Moisés Matias de Andrade (January 10, 1948 – August 26, 2008), usually known simply as Moisés, was a professional footballer who played for several Campeonato Brasileiro Série A clubs.

Playing career
Moisés was born in Resende, Rio de Janeiro state, on January 10, 1948, and started his career playing for Bonsucesso, then he moved to Flamengo in 1968, and returned in the same year to Bonsucesso. He played for Botafogo in 1970, and played from 1971 to 1976 for Vasco, where he won the Campeonato Brasileiro Série A in 1974. He then moved to Corinthians, helping the club win the Campeonato Paulista in 1977, bringing to an end the club's 23 years without winning the state championship. He played 122 games for Corinthians. Moisés briefly played for Paris Saint-Germain of France, before returning to Brazil to play again for Flamengo. In 1979, he played for Fluminense, then he moved to Bangu in the following year, retiring in 1983.

Required actions =>
1. Using the passage about Moisés, say whether each statement agrees with it: (a) Moisés won the Campeonato Brasileiro Série A while at Vasco; (b) Moisés played 122 games for Flamengo; (c) Moisés retired in 1980. Answer yes or no for each, quoting the words of the passage that decide it.
2. Reproduce the passage about Moisés from "Playing career" up to and including "retiring in 1983.", word for word.
Rely on nothing but the passage about Moisés.

Dataset excerpts =>
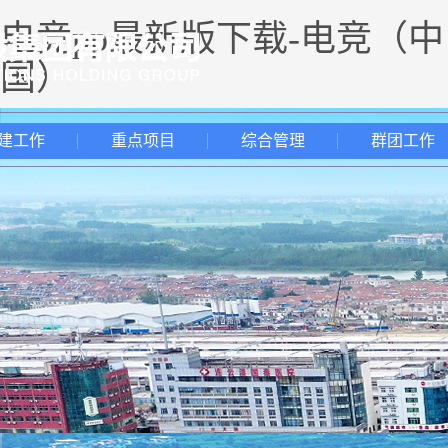
电竞pp最新版下载-电竞（中
国）
建工作
重点项目
综合管理
群团工作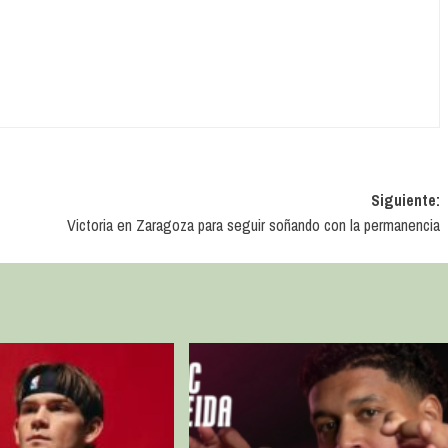
Siguiente:
Victoria en Zaragoza para seguir soñando con la permanencia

Replies =>
1.
(a) Yes: "played from 1971 to 1976 for Vasco, where he won the Campeonato Brasileiro Série A in 1974"
(b) No: "He played 122 games for Corinthians."
(c) No: "then he moved to Bangu in the following year, retiring in 1983."

2.
Playing career
Moisés was born in Resende, Rio de Janeiro state, on January 10, 1948, and started his career playing for Bonsucesso, then he moved to Flamengo in 1968, and returned in the same year to Bonsucesso. He played for Botafogo in 1970, and played from 1971 to 1976 for Vasco, where he won the Campeonato Brasileiro Série A in 1974. He then moved to Corinthians, helping the club win the Campeonato Paulista in 1977, bringing to an end the club's 23 years without winning the state championship. He played 122 games for Corinthians. Moisés briefly played for Paris Saint-Germain of France, before returning to Brazil to play again for Flamengo. In 1979, he played for Fluminense, then he moved to Bangu in the following year, retiring in 1983.